Written by: Rabbi Avrohom S. Moller

“The meat was yet between their teeth not yet chewed and Hashem’s wrath was kindled against the nation and He smote the nation with an exceedingly large plague.” These frightening words describe Hashem’s response to the demand for meat by some of the אספסוף, the “riffraff” amongst the Jewish people. G-D gave them their wish to demonstrate that he could deliver vast quantities of meat as they demanded, but he also extracted a very harsh punishment for the demand.

As with all other unhappy episodes in the Torah, this story is meant to teach us how to behave and to learn the lessons from this incident.

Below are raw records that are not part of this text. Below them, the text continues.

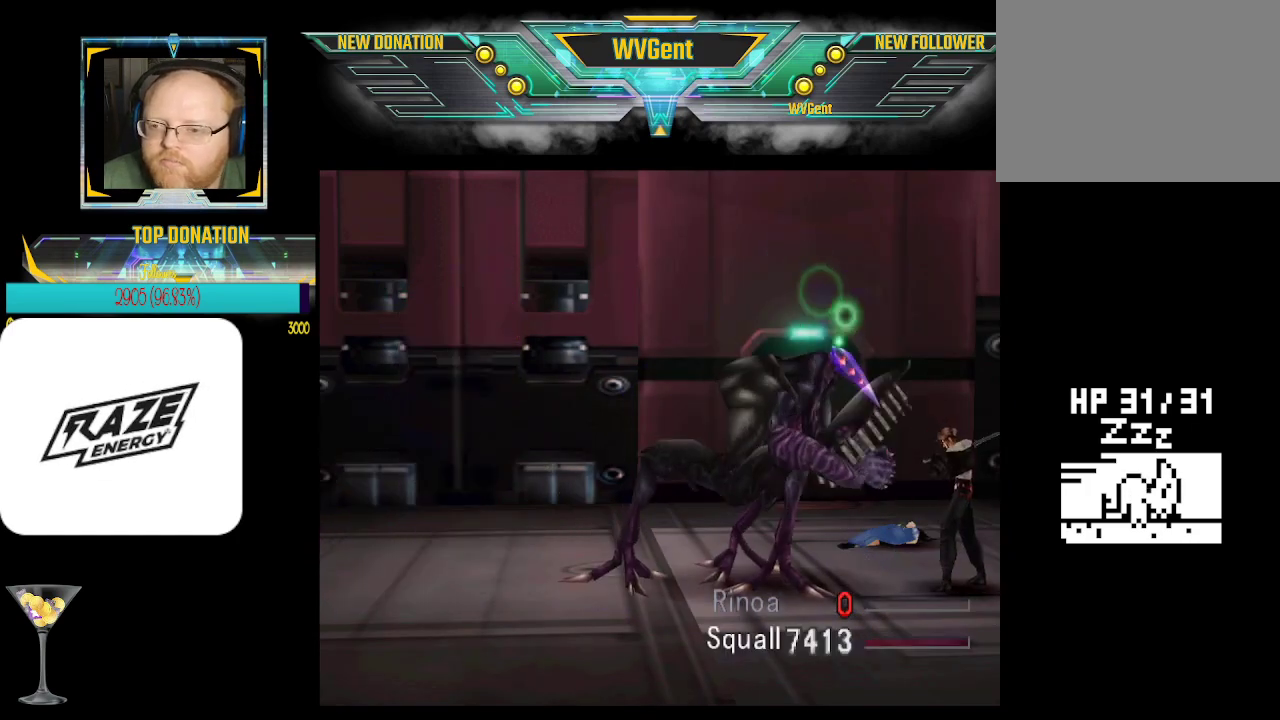
{"buttons": ["CROSS"], "left_stick": "center", "events": []}
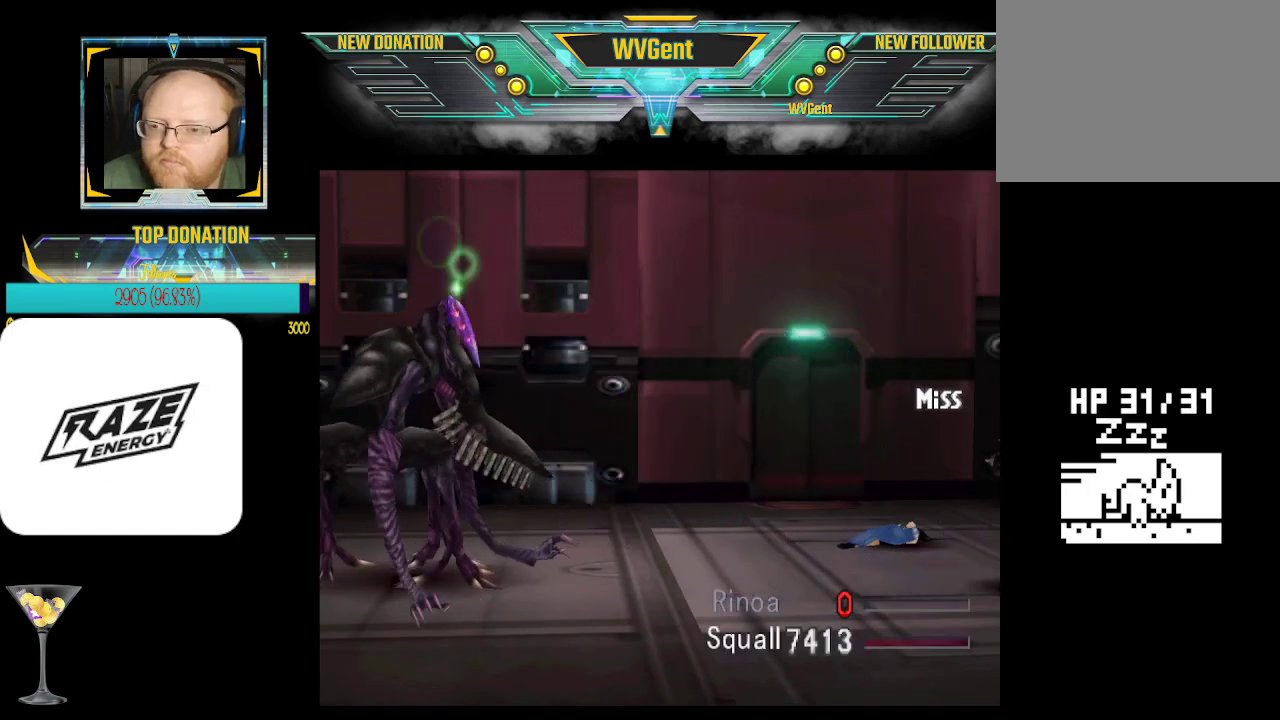
{"buttons": ["CROSS"], "left_stick": "center", "events": []}
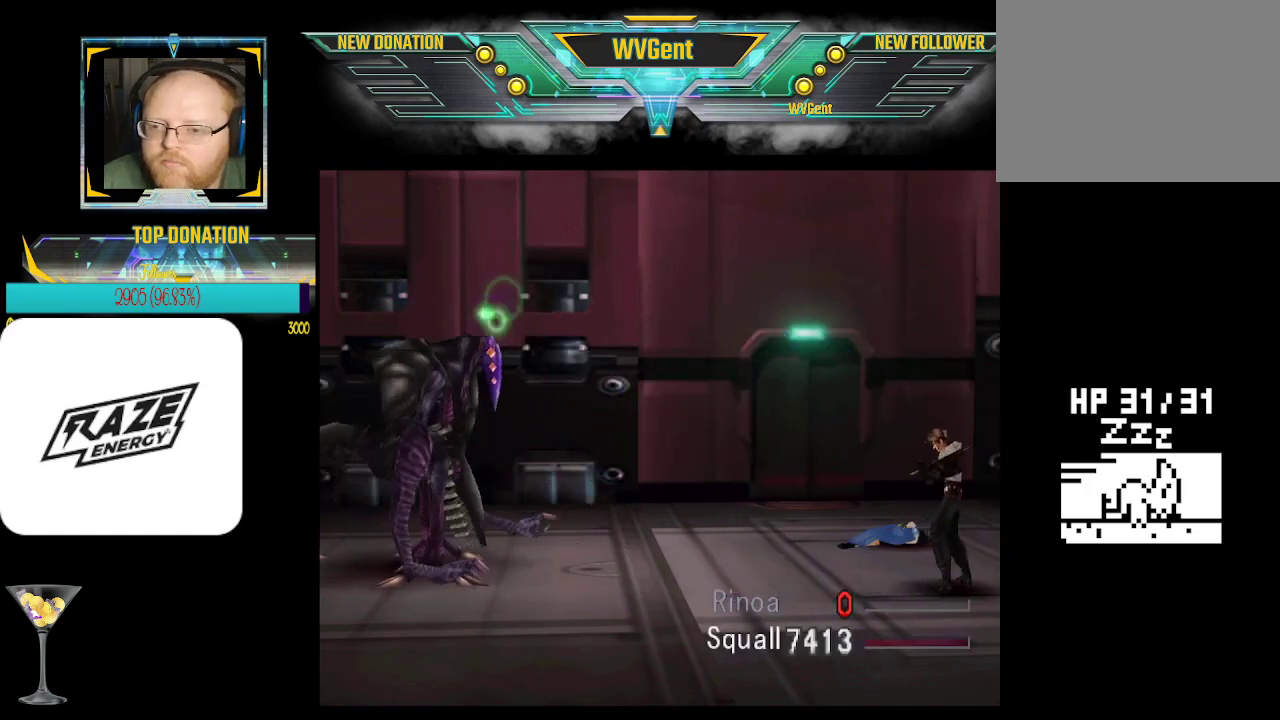
{"buttons": ["CROSS"], "left_stick": "center", "events": []}
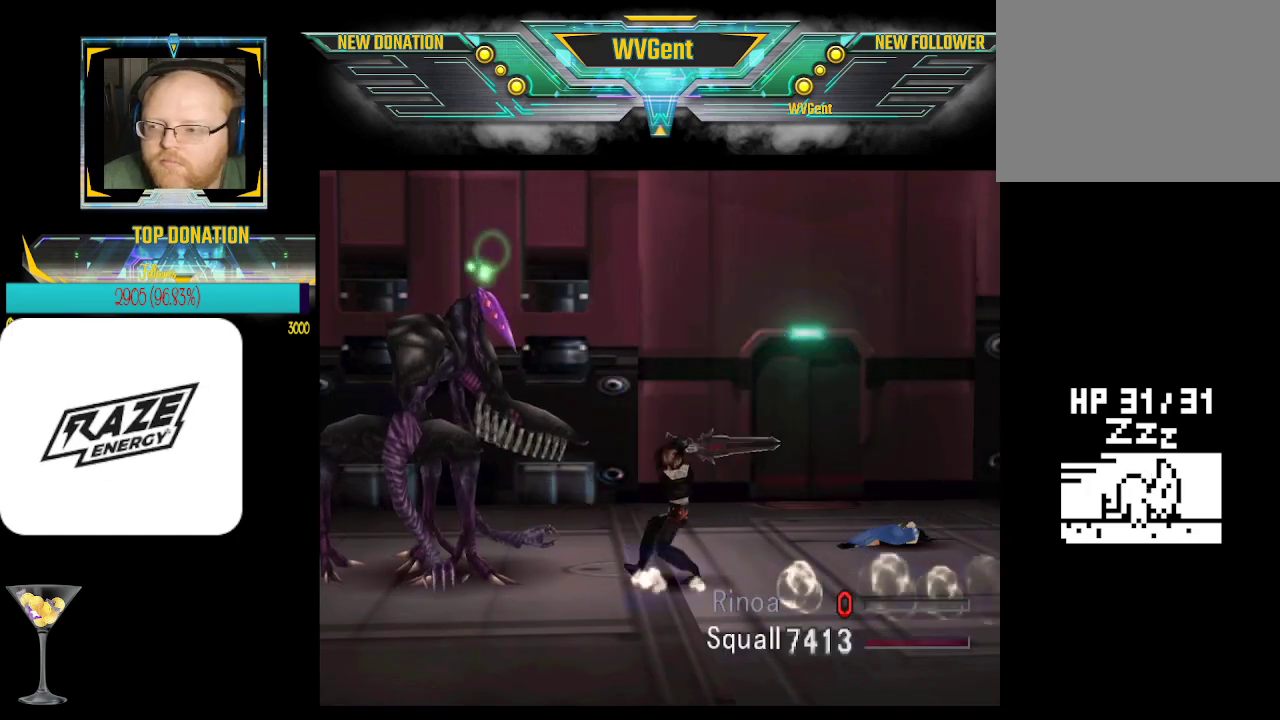
{"buttons": ["CROSS"], "left_stick": "center", "events": [[167, "R1", "down"], [467, "R1", "up"]]}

So that begs the question, “What was the cause of Hashem’s anger in this incident?” Was it the demand for animal pleasure? Was it the lack of appreciation for the miracle of the manna? Was it the fact that there was rabblerousing going on when the אספסוף involved other people in their complaint for meat? These are all plausible explanations and the pesukim support these interpretations.

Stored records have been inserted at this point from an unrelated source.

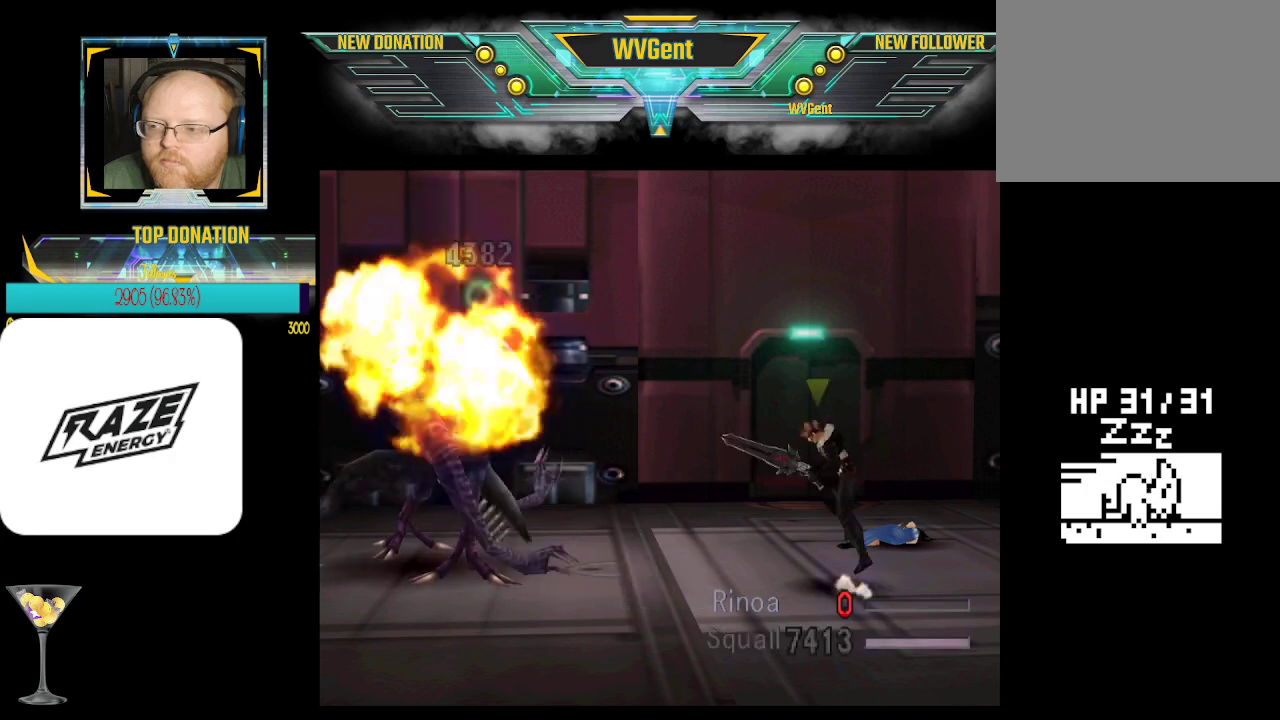
{"buttons": ["CROSS"], "left_stick": "center", "events": []}
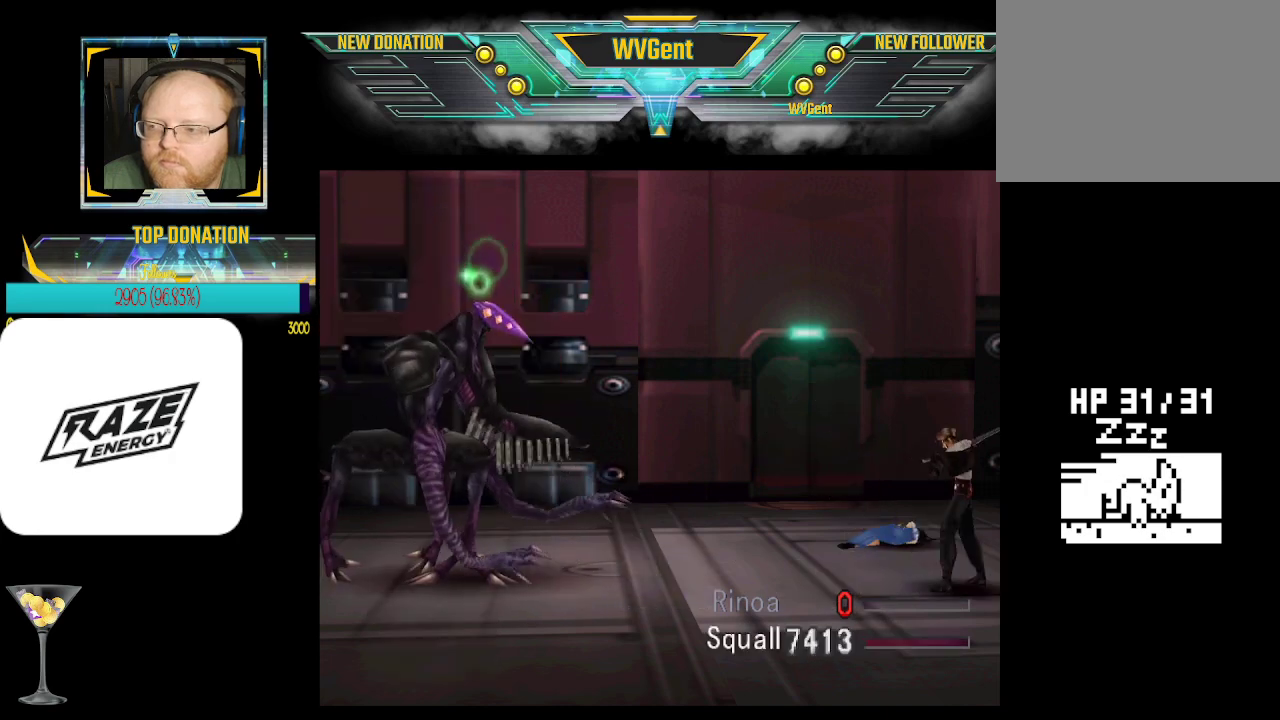
{"buttons": ["CROSS"], "left_stick": "center", "events": []}
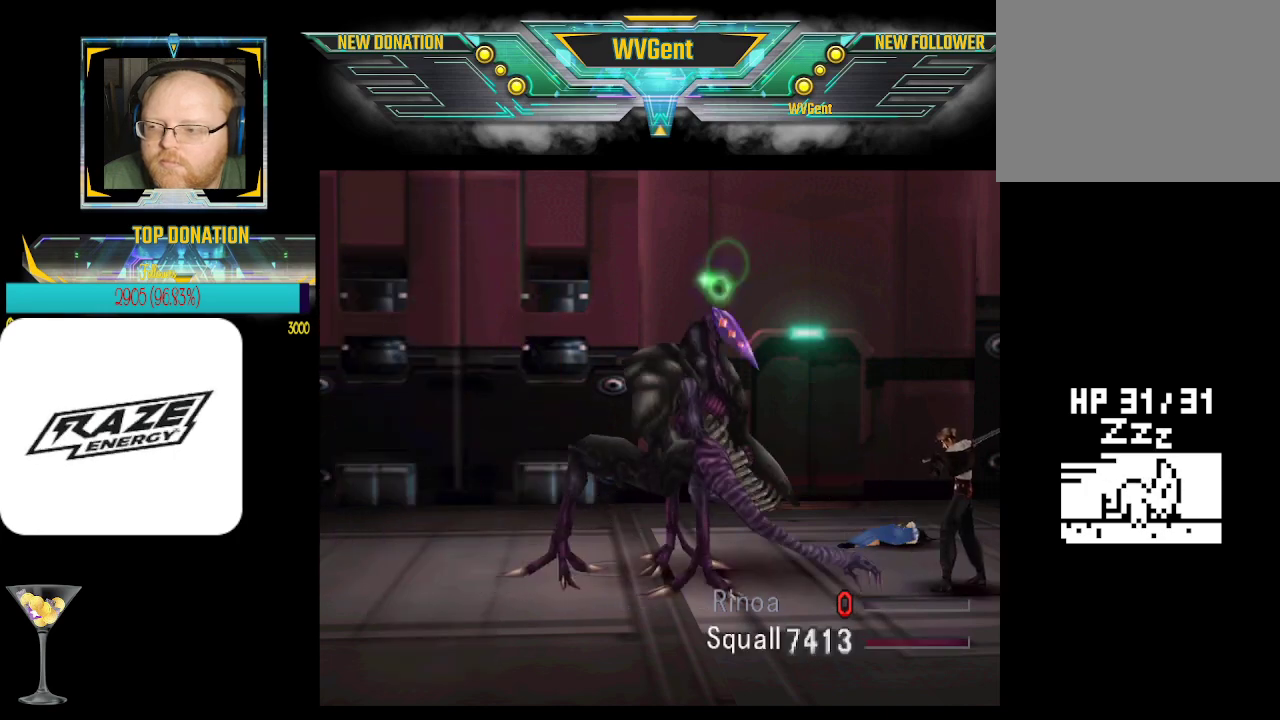
{"buttons": ["CROSS"], "left_stick": "center", "events": []}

The Kehilas Yitzchok (A Torah anthology published in Vilna in 1900) offers the following insight based on the Midrash. The Midrash  tells us that the manna was delivered to each person according to his spiritual status. If a man was righteous, the manna fell at his doorstep. If not, he had to leave the camp and scour the area to collect his daily sustenance. If he was worthy the manna arrived well prepared. If not, he needed to grind, pound, cook, bake, etc. In effect, every person got a daily update of his standing in G-d’s eyes. This was unnerving for some of the less spiritual people. They didn’t like this level of accountability. They wanted to live their lives without all of the feedback. This is why they wanted food that they could access without the high visibility of Hashem’s opinion of them. This is why they pined for the days in Egypt that they could, “eat without any cost” which Rashi explains to mean, “free of all mitzvos” even though they certainly had to work physically to get their food in Egypt.

Hashem’s response to this attitude was very harsh. Accountability is the foundation for growth. It gives us the ability to repair our mistakes and to avoid them in the future. It encourages us to go on to greater things. To reject that feedback is not only rebellion, it shuts the door to any form of development and this was the terrible mistake of the אספסוף.

This idea is very important for all of us. It is repeated in Tanach and in the writings of our sages. The wise person appreciates constructive criticism and seeks feedback and guidance to grow more and more. Growth is the essence of and the real definition of life in this world! As parents, we need to speak to our children and to guide them. We should praise their good efforts and good choice making and correct them when they have fallen short so that they grow into well-developed people.